## Passage
[Start of Attachment]
The AFC Asia Frontier Fund (non-US) (AAFF) USD A-shares returned +0.6% in September 2024 with a NAV of USD 1,730.47. The fund underperformed the benchmark MSCI Frontier Markets Asia Net Total Return USD Index (+2.0%) and the MSCI World Net Total Return USD Index (+1.8%) and on par with the MSCI Frontier Markets Net Total Return USD Index (+0.6%). Year-to-date, the fund shows a +11.4% return, outperforming the benchmark, which went up by 4.5%. The performance of the AFC Asia Frontier Fund A-shares since inception on 30th March 2012 now stands at +73.1% versus the benchmark, which is down by 20.2% during the same period, showing an outperformance of +93.3% since inception. The fund’s annualized performance since inception is +4.5%. The broad diversification of the fund’s portfolio has resulted in lower risk with an annualised volatility of 10.5% and a correlation of the fund versus the MSCI World Net Total Return USD Index of 0.51, all based on monthly observations since inception.

It was another volatile month for global stock markets but the AFC Asia Frontier Fund, similar to August 2024, managed to overcome this significant volatility and posted a positive return again. This continues to reflect the fund’s country allocation and stock selection strategy, which have proven resilient during times of uncertainty in the global economy.

Returns in September 2024 were led by Iraq, Sri Lanka, Mongolia, Pakistan, and Vietnam, while Kazakhstan, Georgia, Uzbekistan, and Bangladesh contributed negatively to performance.

The key event in our universe in September was the Presidential election in Sri Lanka. Mr. Anura Kumara Dissanayake (also known as AKD) emerged victorious in a closely fought election, which saw the contest go into the second round of counting for the first time in Sri Lanka’s election history.

 

2024 Sri Lankan Presidential Election - % of Votes Received

2024 Sri Lankan Presidential Election - % of Votes Received

(Source: CT CLSA Securities)
[End of Attachment]
## Requirement
Reproduce word for word the portion of the fund commentary above, starting with "Returns in September" and going on through "CT CLSA Securities)".

## Source material
[Start of Attachment]
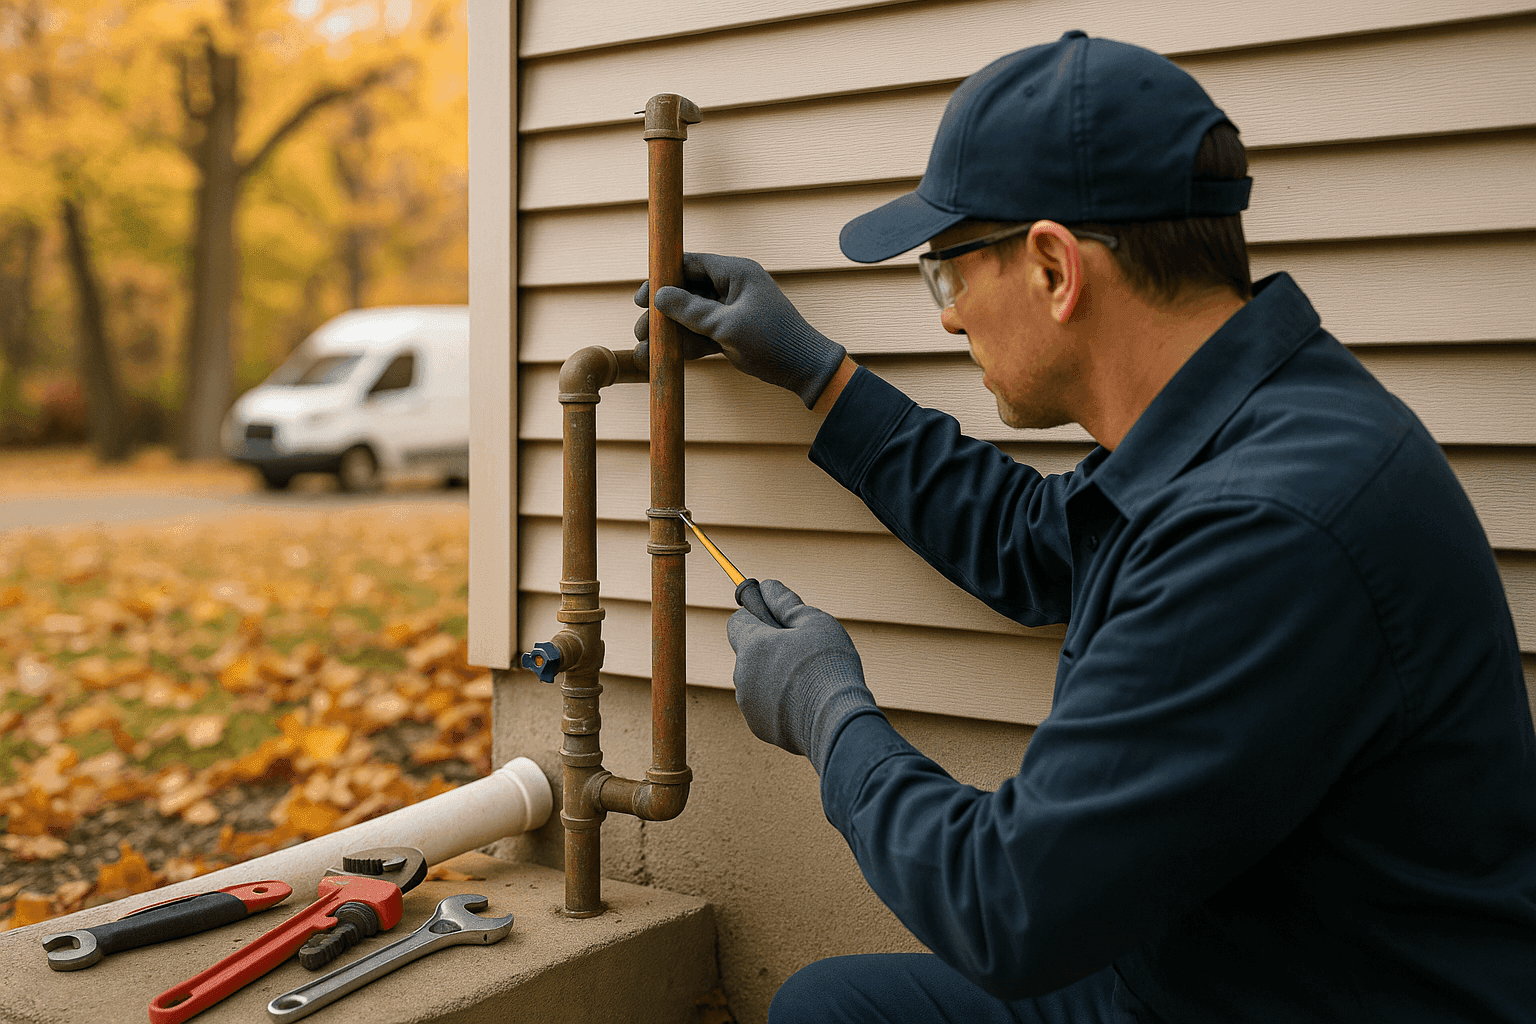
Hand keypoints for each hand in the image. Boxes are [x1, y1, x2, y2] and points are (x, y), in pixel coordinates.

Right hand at [634, 253, 847, 408]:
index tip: (640, 298)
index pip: (690, 264)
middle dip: (661, 313)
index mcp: (736, 273)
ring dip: (669, 332)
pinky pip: (702, 333)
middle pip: (686, 292)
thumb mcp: (727, 326)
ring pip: (691, 316)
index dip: (662, 278)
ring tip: (646, 351)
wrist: (805, 369)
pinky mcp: (732, 332)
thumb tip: (658, 296)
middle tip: (640, 331)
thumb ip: (692, 310)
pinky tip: (664, 358)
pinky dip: (685, 345)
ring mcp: (732, 310)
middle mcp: (732, 287)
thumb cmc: (773, 341)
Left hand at [727, 579, 879, 771]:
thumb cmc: (828, 666)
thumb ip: (786, 602)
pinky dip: (780, 701)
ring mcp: (749, 705)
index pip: (738, 620)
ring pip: (758, 679)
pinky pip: (765, 705)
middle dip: (770, 648)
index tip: (778, 619)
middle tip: (803, 651)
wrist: (837, 722)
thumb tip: (768, 587)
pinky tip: (807, 701)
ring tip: (809, 679)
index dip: (758, 616)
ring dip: (775, 674)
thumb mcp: (814, 622)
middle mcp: (742, 676)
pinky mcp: (760, 727)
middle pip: (750, 652)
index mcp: (752, 646)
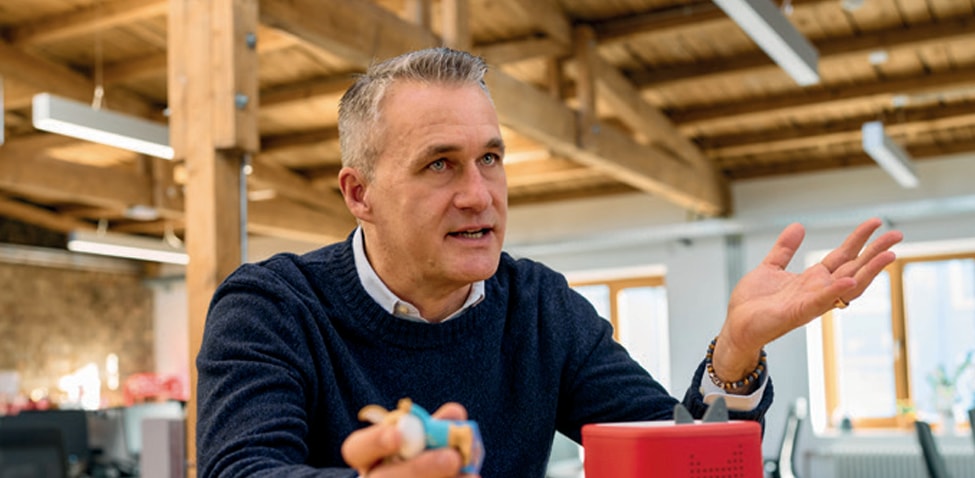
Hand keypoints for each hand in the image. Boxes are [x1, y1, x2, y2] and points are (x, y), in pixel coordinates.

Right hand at [342, 402, 478, 477]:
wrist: (423, 477)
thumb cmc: (419, 457)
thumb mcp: (423, 440)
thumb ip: (435, 426)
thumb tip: (454, 414)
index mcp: (368, 458)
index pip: (357, 449)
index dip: (376, 441)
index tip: (399, 435)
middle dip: (419, 468)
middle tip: (452, 458)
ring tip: (471, 475)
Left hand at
[End of Attachment]
## Written solution
Returns in September 2024 were led by Iraq, Sri Lanka, Mongolia, Pakistan, and Vietnam, while Kazakhstan, Georgia, Uzbekistan, and Bangladesh contributed negatively to performance.

The key event in our universe in September was the Presidential election in Sri Lanka. Mr. Anura Kumara Dissanayake (also known as AKD) emerged victorious in a closely fought election, which saw the contest go into the second round of counting for the first time in Sri Lanka’s election history.

 

2024 Sri Lankan Presidential Election - % of Votes Received

2024 Sri Lankan Presidential Election - % of Votes Received

(Source: CT CLSA Securities)